Susceptibility of the Formate Hydrogenlyase Reaction to the Protonophore CCCP Depends on the Total Hydrogenase Composition

Fermentative hydrogen production by enterobacteria derives from the activity of the formate hydrogenlyase (FHL) complex, which couples formate oxidation to H2 production. The molybdenum-containing formate dehydrogenase and type-4 [NiFe]-hydrogenase together with three iron-sulfur proteins form the soluble domain, which is attached to the membrane by two integral membrane subunits.
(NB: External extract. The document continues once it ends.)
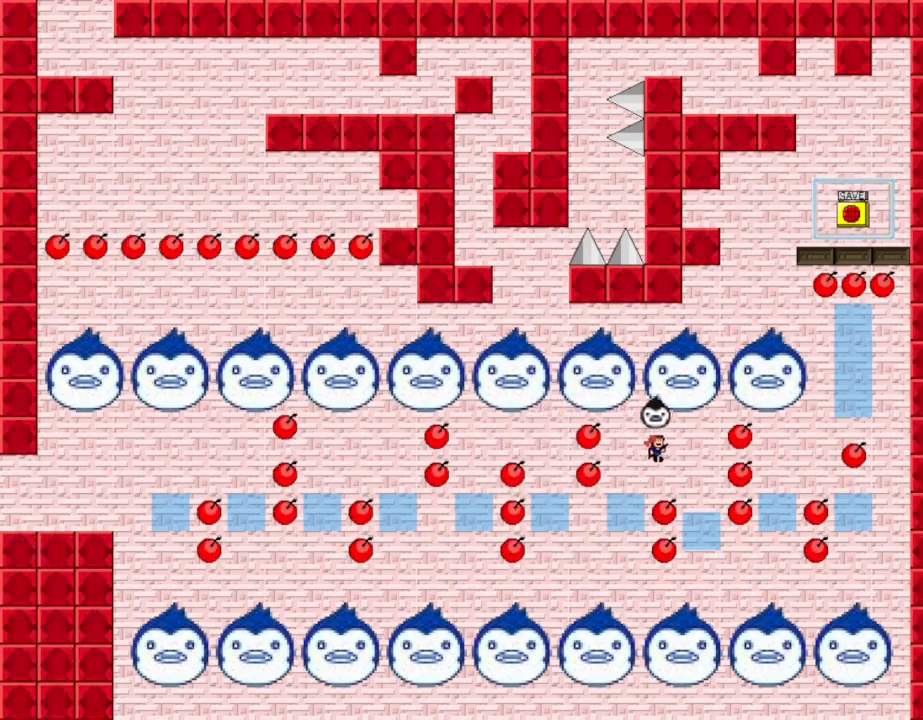
{"keys": ["shift_l"], "events": [[300, "right", "up"], [433, "shift_l", "down"]]}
The FHL complex is phylogenetically related to respiratory complex I, and it is suspected that it has a role in energy conservation similar to the proton-pumping activity of complex I. We monitored the H2-producing activity of FHL in the presence of different concentrations of the protonophore CCCP. We found an inhibition with an apparent EC50 of 31 µM CCCP in the presence of glucose, a higher tolerance towards CCCP when only the oxidizing hydrogenase Hyd-1 was present, but a higher sensitivity when only Hyd-2 was present. The presence of 200 mM monovalent cations reduced the FHL activity by more than 20%. The Na+/H+ antiporter inhibitor 5-(N-ethyl-N-isopropyl)-amiloride (EIPA) combined with CCCP completely inhibited H2 production. These results indicate a coupling not only between Na+ transport activity and H2 production activity, but also between the FHL reaction, proton import and cation export.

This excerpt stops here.